Outages have not changed district’s emergency electrical protocol

“When I first went to school I thought I was watching some zombie show,” senior Adam Morrison says “There were generators powering lights…. It was very surreal.”

Power outages at Carmel High School are few and far between, but an all-day power outage on Jan. 22 conflicted with many school activities, such as teaching, club meetings and after-school sports.

CHS Principal Rick Lopez says that there is a protocol that the school follows during a power outage.

“The protocol is, first of all, finding the information as to when the power would be restored,” Lopez says. “There is interaction between the district and me. Mr. Parry is our safety coordinator, and he interacts with the district on that.”

Carmel Unified School District director of facilities and transportation Dan Paul says that the district then tries to use portable generators in order to reestablish communications.

“We also work with PG&E on a first name basis,” Paul says. “They will give us updates if there is an outage and will give us updates on what to expect.”

Next, Lopez says, the school follows out with other safety concerns like temperature and transportation issues.

“Luckily, for our climate,” Lopez says, “seldom do we have some the problems that the schools in the East have. Our climate just doesn’t have blizzards. However, if it does occur, we would consider closing the school if we have the power outage and if we have a significant safety violation at the school.”

Lopez acknowledges that the learning environment during power outages is extremely impacted. The school’s push towards using Chromebooks and having teachers build lessons around technology become significantly impaired when there is no power.

“This makes it difficult for teachers, but it doesn’t mean they are unable to interact with students,” Lopez says.

Lopez adds that the school’s unique electrical line with PG&E allows CHS to get power outages while the middle school or other district sites might not.

“Our school is at the end of one sector for PG&E that comes over the hill from Monterey,” he notes.

One possible option in order to have normal school activities during electrical outages would be to have school generators powering the entire high school.

“We have small generators that can power phone systems and emergency supplies,” Paul says. “These are intended not for the use of a temporary power outage, but used if we were stranded like we were in an earthquake.”

Paul says that more powerful generators have been used on different sites before.

“If we have a lengthy outage, there are options for us,” Paul explains. “There was a storm in 2008 where River School lost power for an extended period. We rented generators and ran the site for an entire school for a week. So, for lengthy outages, we will have a way to get things working.”

In the recent power outage, the district brought in additional generators for some lighting, but the principal says that CHS does not have any generators for the entire school.

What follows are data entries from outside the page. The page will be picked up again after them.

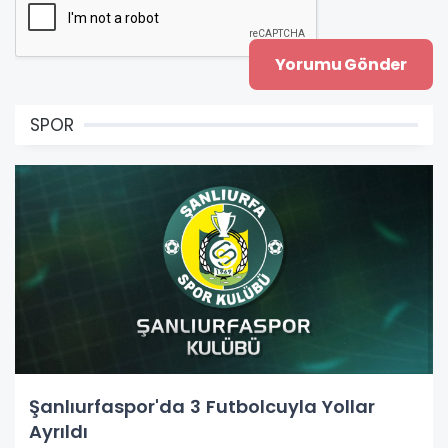
SPOR
Şanlıurfaspor'da 3 Futbolcuyla Yollar
Ayrıldı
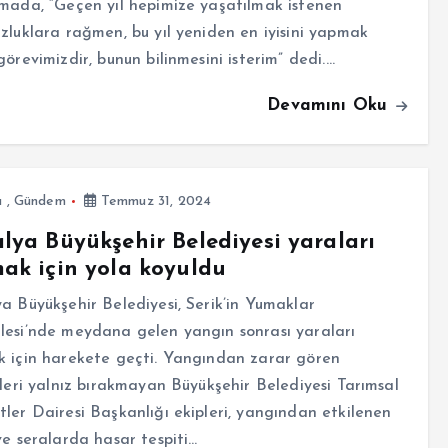
mada, “Geçen yıl hepimize yaşatılmak istenen
zluklara rağmen, bu yıl yeniden en iyisini yapmak
görevimizdir, bunun bilinmesini isterim” dedi.…
Devamını Oku
a
,
Gündem
Temmuz 31, 2024
lya Büyükşehir Belediyesi yaraları
ak için yola koyuldu
a Büyükşehir Belediyesi, Serik’in Yumaklar
esi’nde meydana gelen yangın sonrası yaraları
 için harekete geçti. Yangından zarar gören
ileri yalnız bırakmayan Büyükşehir Belediyesi Tarımsal
ler Dairesi Başkanlığı ekipleri, yangından etkilenen
ve seralarda hasar tespiti…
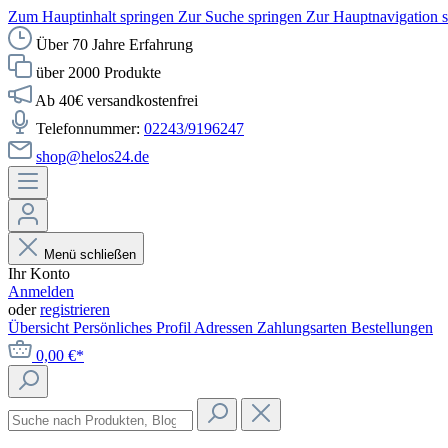
Zum Hauptinhalt springen
Zur Suche springen
Zur Hauptnavigation 
Über 70 Jahre Erfahrung
über 2000 Produkte
Ab 40€ versandkostenfrei
Telefonnummer:
02243/9196247
shop@helos24.de
Menü schließen
Ihr Konto
Anmelden
oder
registrieren
Übersicht
Persönliches Profil
Adressen
Zahlungsarten
Bestellungen
0,00 €*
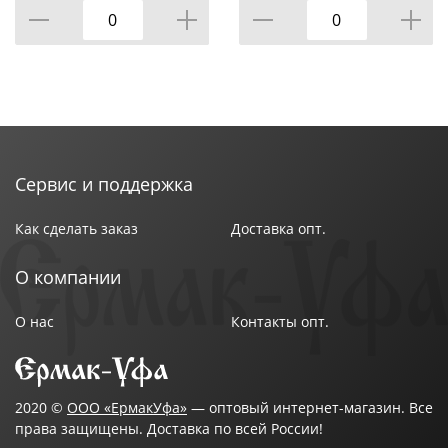
Сервис и поддержка
Как сделать заказ
Доставка опт.
О компании
О нас
Контакты опт.
2020 ©
ООО «ЕрмакУфа»
— оптовый интернет-магазин. Все
права защищены. Доставка по всей России!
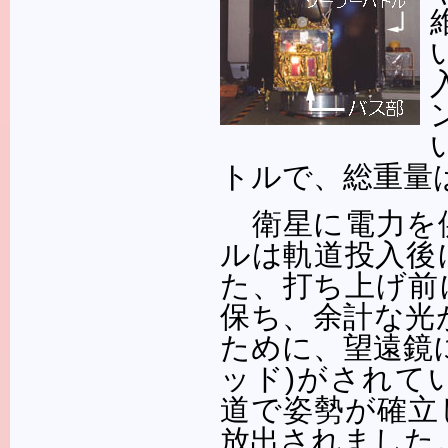
トルで、総重量は
衛星に電力を
ルは軌道投入後
た、打ち上げ前
保ち、余計な光
ために、望遠鏡
ッド)がされて
道で姿勢が確立
放出されました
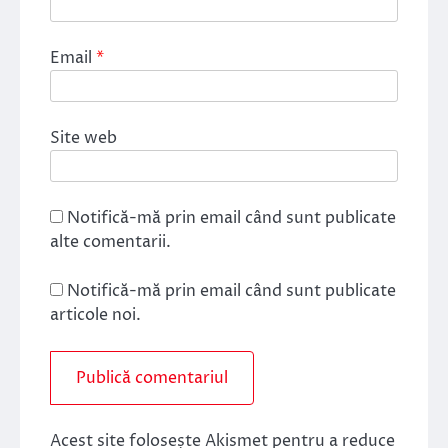
Email
*
Site web
Notifică-mă prin email când sunt publicate
alte comentarii.
Notifică-mă prin email când sunt publicate
articole noi.
Acest site folosește Akismet pentru a reduce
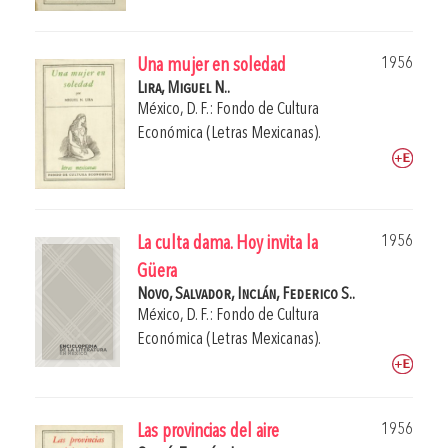
1956
Una mujer en soledad
Lira, Miguel N..
México, D. F.: Fondo de Cultura
Económica (Letras Mexicanas).
1956
La culta dama. Hoy invita la
Güera
Novo, Salvador,
Inclán, Federico S..
México, D. F.: Fondo de Cultura
Económica (Letras Mexicanas).
1956
Las provincias del aire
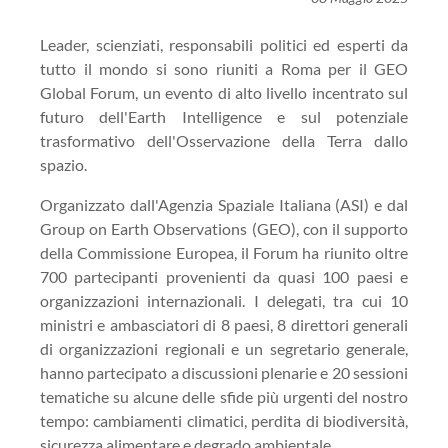
Leader, scienziati, responsabili politici ed esperti da
tutto il mondo si sono riuniti a Roma per il GEO
Global Forum, un evento di alto livello incentrato sul
futuro dell'Earth Intelligence e sul potenziale
trasformativo dell'Osservazione della Terra dallo
spazio.
Organizzato dall'Agenzia Spaziale Italiana (ASI) e dal
Group on Earth Observations (GEO), con il supporto
della Commissione Europea, il Forum ha riunito oltre
700 partecipanti provenienti da quasi 100 paesi e
organizzazioni internazionali. I delegati, tra cui 10
ministri e ambasciatori di 8 paesi, 8 direttori generali
di organizzazioni regionali e un segretario generale,
hanno partecipato a discussioni plenarie e 20 sessioni
tematiche su alcune delle sfide più urgenti del nostro
tempo: cambiamenti climatici, perdita di biodiversità,
sicurezza alimentare e degrado ambientale.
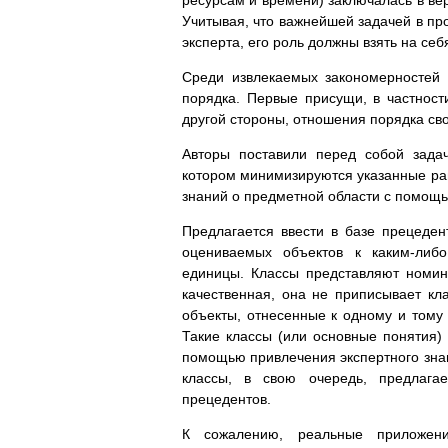
Учитывая, что важнейшей задачей в п
эксперта, его роль должны взять на се
Среди извлекаемых закономерностей 
порядка. Первые присущи, в частност
другой стороны, отношения порядка сво
Авторы поставили перед собой зада
котором минимизируются указанные ран
знаний о предметной области с помощь
Предлагается ввести в базе прецеде
оцениваемых объектов к каким-либо
единицы. Классы представляют номин
качественная, она не приписывает кл
объекты, отнесенные к одному и тому 
Такие классы (или основные понятия)
помощью привлечения экспертного знан
классы, в свою очередь, предлага
прецедентов.
К сожалению, реальные приложени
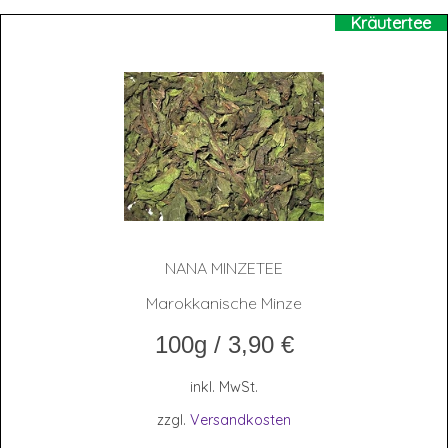
Kräutertee
NANA MIN­ZE­TEE
Marokkanische Minze
100g
/
3,90
€
inkl. MwSt.
zzgl.
Versandkosten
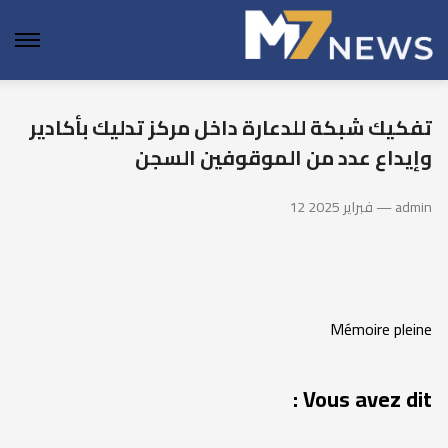
enu
تفكيك شبكة للدعارة داخل مركز تدليك بأكادير
وإيداع عدد من الموقوفين السجن
12 فبراير 2025 — admin
Mémoire pleine
Vous avez dit :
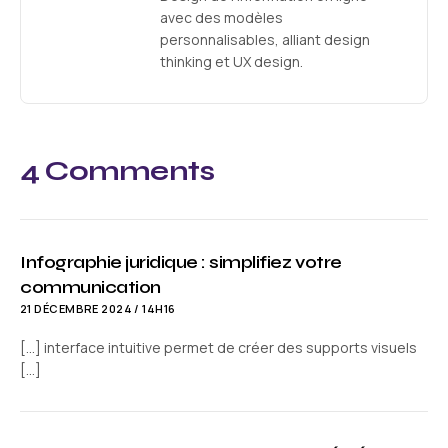
avec des modèles
personnalisables, alliant design
thinking et UX design.
4 Comments
Infographie juridique : simplifiez votre
communication
21 DÉCEMBRE 2024 / 14H16
[…] interface intuitive permet de créer des supports visuels
[…]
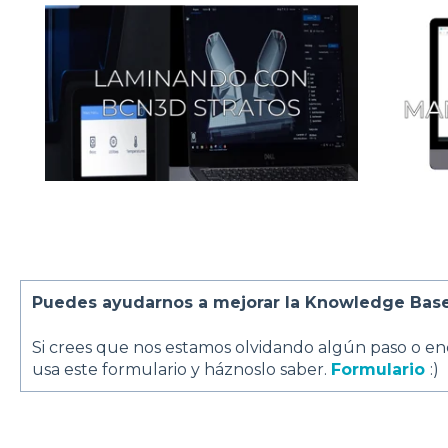
Puedes ayudarnos a mejorar la Knowledge Bas
Si crees que nos estamos olvidando algún paso o en
usa este formulario y háznoslo saber.
Formulario
:)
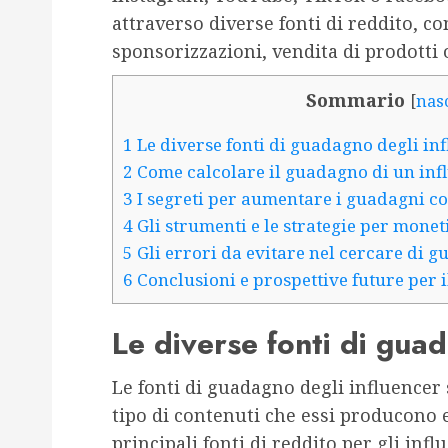
attraverso diverse fonti di reddito, c
sponsorizzazioni, vendita di prodotti o
Sommario
[
nas
1
Le diverse fonti di guadagno degli in
2
Come calcolare il guadagno di un inf
3
I segreti per aumentare i guadagni c
4
Gli strumenti e le strategie per monet
5
Gli errori da evitare nel cercare di 
6
Conclusioni e prospettive future per 
Le diverse fonti di gua
Le fonti di guadagno degli influencer
tipo di contenuti che essi producono e
principali fonti di reddito per gli inf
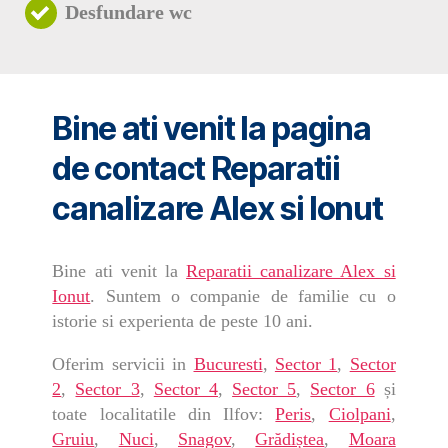
Desfundare wc
Bine ati venit la pagina
de contact Reparatii
canalizare Alex si Ionut
Bine ati venit la
Reparatii canalizare Alex si
Ionut
. Suntem o companie de familie cu o
istorie si experienta de peste 10 ani.
Oferim servicii in
Bucuresti
,
Sector 1
,
Sector
2
,
Sector 3
,
Sector 4
,
Sector 5
,
Sector 6
și
toate localitatile din Ilfov:
Peris
,
Ciolpani
,
Gruiu
,
Nuci
,
Snagov
,
Grădiștea
,
Moara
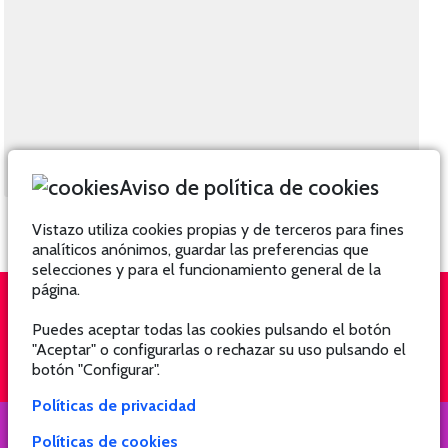
Aviso de política de cookies
Vistazo utiliza cookies propias y de terceros para fines
analíticos anónimos, guardar las preferencias que
selecciones y para el funcionamiento general de la
página.
Puedes aceptar todas las cookies pulsando el botón
QUIÉNES SOMOS
SUSCRÍBETE
"Aceptar" o configurarlas o rechazar su uso pulsando el
botón "Configurar".
Políticas de privacidad
Políticas de cookies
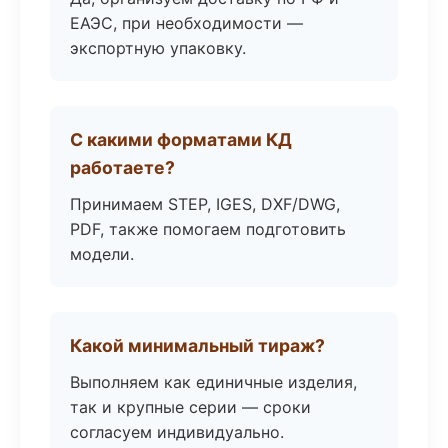
ЕАЭС, при необходимости —
экспортную упаковку.
С какими форматами КД
работаете?
Принимаем STEP, IGES, DXF/DWG,
PDF, также помогаем подготовить
модели.
Какой минимальный тираж?
Выполняем как единичные изделия,
так и крупные серии — сроки
согласуем индивидуально.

According to the Environmental Protection Agency, climate change is increasing the odds of more extreme weather events taking place. In spite of this, concerning whether the school will get generators capable of powering the school, Lopez says that it doesn’t “sound likely.”

Paul

“The district has an emergency plan for power outages. If a power outage occurs, we set up power generators in order to establish communications. There are also some procedures that go into place once the fire alarm batteries die. We also work with PG&E on a first name basis. They will give us updates if there is an outage and will give us updates on what to expect.”

“The high school uses the most power by far. The pool uses a ton of power. The pool pump runs 24/7 and we are actually working on an efficiency project for that pump. The theatre also uses a lot of energy. And, if you think about it, the high school has different hours. The elementary schools don’t have sports or plays after school.”

“The district just finished the Prop 39 lighting upgrades to all of the sites in late October. We are also looking at other options like upgrading the pool pump and upgrading the lighting controls in order to make sure the lights are not on during the day. We are also trying to upgrade the classrooms to the LED bulbs as the fluorescents are dying.”

“If we have a lengthy outage, there are options for us. There was a storm in 2008 where River School lost power for an extended period. We rented a generators and ran the site for an entire school for a week. So, for lengthy outages, we will have a way to get things working.”

“We have small generators that can power phone systems and emergency supplies.”

“We have been looking at solar on and off for ten years. Ideally, you want to perform all of your energy upgrades before changing to solar. There are still a lot of energy efficiency projects that we can do before we look at solar.”